Effect of the Various Processed Food of the Far North Cameroon on the Glycemic Index

Abstract


Metabolic Syndrome (MS) has reached a pandemic proportion and has an impact on the incidence and severity of cardiovascular pathologies. This study was conducted to evaluate the effect of different processed food commonly consumed in Maroua (Far North Region, Cameroon) on the Glycemic Index (GI). To ameliorate the follow up of MS and population’s nutrition education, a survey was conducted among 200 families. The ten most consumed meals were selected after a food survey among 200 families. The meals were mostly made of a vegetable soup associated to a high carbohydrate staple. Vegetables and cereals were processed according to the food survey results.

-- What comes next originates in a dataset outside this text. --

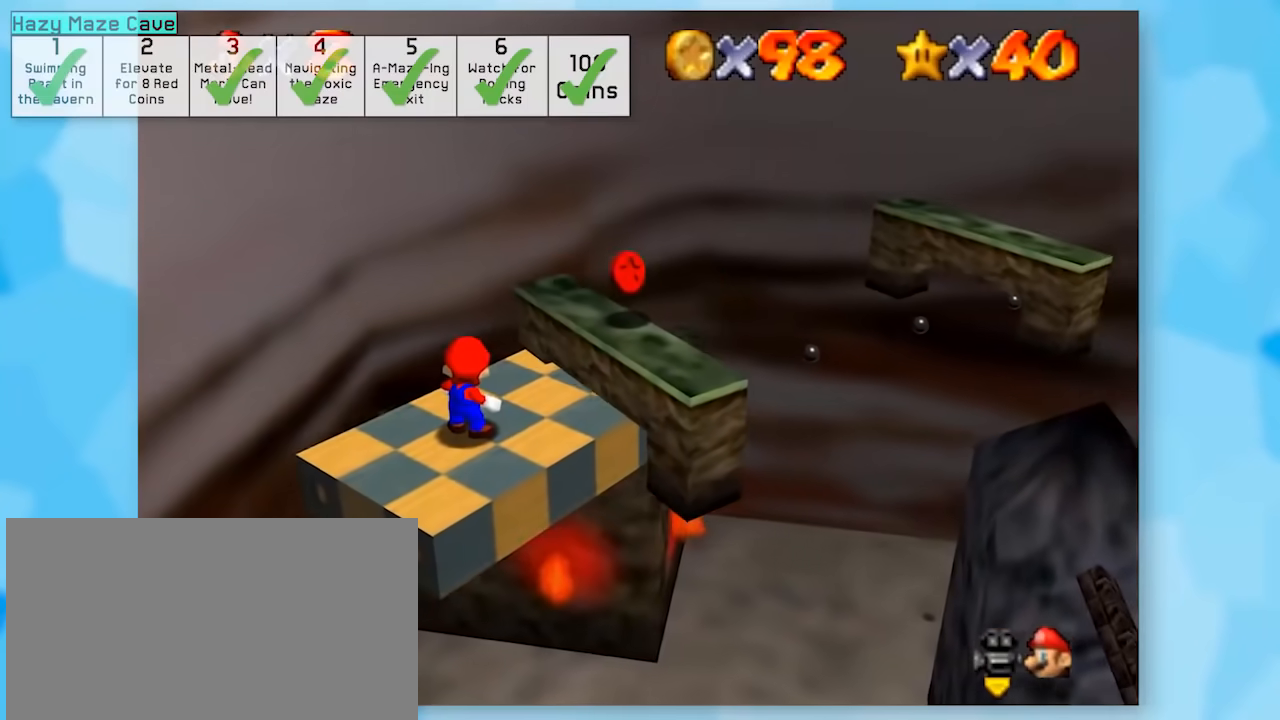
{"buttons": ["Z"], "left_stick": "center", "events": []}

Then, a food tolerance test was performed on 30 male volunteers living in the same region. Among them, 12 were selected with an average age of 28.25 and a mean BMI of 19.63. They were studied on separate occasions in the morning after an overnight fast. After fasting, blood glucose was taken before and (15, 30, 45, 60, 90 and 120 minutes) after eating a test meal compared to sucrose and glucose solution (33.33%) used as reference. Glycemic response curves were used to calculate the gi of each meal. Results show that GI of the tested meals varied significantly (p < 0.05) between 20 and 79. Red millet porridge with kelenkelen-beans (Cochorus oletorius-Vigna unguiculata) sauce and red millet porridge with kelenkelen-peanut (Cochorus oletorius-Arachis hypogea) sauce exhibited the lowest GI. The highest GI was observed in corn porridge associated with fresh okra (Hibuscus esculentus) or with tasba (Cassia tora)-okra-beans sauce.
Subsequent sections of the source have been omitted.